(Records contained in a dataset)

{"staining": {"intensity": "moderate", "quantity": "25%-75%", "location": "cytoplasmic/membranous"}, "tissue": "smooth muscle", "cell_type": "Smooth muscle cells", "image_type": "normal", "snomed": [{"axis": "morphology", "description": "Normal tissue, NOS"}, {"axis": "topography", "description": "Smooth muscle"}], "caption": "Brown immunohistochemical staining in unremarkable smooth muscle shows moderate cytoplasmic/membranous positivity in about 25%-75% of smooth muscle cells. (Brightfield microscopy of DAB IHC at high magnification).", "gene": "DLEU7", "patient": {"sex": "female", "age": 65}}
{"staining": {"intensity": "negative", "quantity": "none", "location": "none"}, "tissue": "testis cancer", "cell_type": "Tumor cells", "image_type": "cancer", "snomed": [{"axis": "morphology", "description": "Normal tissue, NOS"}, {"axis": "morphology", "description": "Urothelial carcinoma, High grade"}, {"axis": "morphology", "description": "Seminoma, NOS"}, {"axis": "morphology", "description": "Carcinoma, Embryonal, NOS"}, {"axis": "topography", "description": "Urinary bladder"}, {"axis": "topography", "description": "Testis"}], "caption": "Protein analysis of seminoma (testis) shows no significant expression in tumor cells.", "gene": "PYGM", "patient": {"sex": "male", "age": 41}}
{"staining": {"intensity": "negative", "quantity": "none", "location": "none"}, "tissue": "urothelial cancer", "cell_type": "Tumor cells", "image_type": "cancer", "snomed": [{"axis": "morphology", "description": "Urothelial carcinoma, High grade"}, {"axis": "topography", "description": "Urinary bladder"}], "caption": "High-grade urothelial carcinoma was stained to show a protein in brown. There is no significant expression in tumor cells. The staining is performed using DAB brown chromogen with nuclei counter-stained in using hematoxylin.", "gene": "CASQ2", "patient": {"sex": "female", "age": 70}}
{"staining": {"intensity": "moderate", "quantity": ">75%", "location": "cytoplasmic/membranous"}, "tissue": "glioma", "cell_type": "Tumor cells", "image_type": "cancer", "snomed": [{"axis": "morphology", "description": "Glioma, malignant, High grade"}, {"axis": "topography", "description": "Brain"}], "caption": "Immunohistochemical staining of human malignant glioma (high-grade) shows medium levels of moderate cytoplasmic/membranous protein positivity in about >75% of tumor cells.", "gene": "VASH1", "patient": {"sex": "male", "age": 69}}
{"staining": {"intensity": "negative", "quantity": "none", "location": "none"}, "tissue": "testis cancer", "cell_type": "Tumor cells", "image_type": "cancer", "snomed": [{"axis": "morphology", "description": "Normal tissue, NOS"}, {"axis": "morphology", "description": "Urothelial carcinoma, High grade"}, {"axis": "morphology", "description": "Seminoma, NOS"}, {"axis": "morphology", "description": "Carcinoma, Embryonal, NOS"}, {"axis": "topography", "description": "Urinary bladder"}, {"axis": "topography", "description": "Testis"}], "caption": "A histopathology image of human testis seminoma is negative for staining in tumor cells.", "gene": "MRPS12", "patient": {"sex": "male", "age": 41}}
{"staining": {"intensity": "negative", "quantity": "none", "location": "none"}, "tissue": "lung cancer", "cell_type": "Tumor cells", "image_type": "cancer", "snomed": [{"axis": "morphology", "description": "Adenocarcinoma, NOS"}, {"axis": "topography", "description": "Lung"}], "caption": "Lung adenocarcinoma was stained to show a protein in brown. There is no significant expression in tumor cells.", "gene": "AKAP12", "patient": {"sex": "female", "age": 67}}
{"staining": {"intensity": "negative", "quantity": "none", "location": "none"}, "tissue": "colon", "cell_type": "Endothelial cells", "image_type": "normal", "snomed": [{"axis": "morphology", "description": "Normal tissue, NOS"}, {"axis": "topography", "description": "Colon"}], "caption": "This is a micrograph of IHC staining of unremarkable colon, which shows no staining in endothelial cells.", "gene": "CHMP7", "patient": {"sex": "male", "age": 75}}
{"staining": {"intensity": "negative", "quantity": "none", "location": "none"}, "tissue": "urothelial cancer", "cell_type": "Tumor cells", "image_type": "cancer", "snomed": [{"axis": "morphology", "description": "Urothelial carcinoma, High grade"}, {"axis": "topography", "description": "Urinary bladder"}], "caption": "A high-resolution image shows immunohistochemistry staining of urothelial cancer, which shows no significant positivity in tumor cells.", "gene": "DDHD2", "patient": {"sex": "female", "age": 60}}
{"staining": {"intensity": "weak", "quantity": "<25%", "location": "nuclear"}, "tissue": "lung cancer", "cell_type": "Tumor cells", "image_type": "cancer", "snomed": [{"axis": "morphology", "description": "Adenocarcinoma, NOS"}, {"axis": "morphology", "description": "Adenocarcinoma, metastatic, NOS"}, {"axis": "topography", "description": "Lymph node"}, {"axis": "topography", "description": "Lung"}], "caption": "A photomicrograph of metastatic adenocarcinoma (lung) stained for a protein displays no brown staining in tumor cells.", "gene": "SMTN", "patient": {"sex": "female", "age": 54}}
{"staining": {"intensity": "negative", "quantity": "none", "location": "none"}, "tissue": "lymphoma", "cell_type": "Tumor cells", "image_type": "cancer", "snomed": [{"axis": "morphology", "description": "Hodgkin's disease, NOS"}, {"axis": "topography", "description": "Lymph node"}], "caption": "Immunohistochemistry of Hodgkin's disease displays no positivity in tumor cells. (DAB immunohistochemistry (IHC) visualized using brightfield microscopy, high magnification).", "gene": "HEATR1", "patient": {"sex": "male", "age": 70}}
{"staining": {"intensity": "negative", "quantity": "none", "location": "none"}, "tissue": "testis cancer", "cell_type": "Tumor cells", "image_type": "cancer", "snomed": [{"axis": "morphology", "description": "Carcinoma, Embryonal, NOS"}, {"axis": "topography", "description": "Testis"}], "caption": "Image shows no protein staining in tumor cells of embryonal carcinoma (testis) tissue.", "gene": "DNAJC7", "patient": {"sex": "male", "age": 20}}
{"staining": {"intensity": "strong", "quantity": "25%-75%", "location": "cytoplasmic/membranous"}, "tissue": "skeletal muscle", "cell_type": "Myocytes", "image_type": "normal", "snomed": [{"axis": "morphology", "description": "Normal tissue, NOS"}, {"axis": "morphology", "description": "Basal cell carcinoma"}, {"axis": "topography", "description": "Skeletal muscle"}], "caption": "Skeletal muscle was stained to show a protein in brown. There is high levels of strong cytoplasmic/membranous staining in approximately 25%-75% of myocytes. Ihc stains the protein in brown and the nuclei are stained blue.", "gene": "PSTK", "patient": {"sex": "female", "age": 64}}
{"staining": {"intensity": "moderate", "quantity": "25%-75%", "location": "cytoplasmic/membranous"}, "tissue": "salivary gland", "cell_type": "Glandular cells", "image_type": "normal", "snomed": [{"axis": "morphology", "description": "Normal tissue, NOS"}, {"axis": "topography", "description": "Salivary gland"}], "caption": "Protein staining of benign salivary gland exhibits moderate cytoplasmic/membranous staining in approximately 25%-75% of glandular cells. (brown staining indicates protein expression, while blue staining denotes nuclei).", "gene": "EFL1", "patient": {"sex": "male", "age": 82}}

**What to do:** The number of lines in the data holding the string "levels" is the whole answer.

**Task response:** 2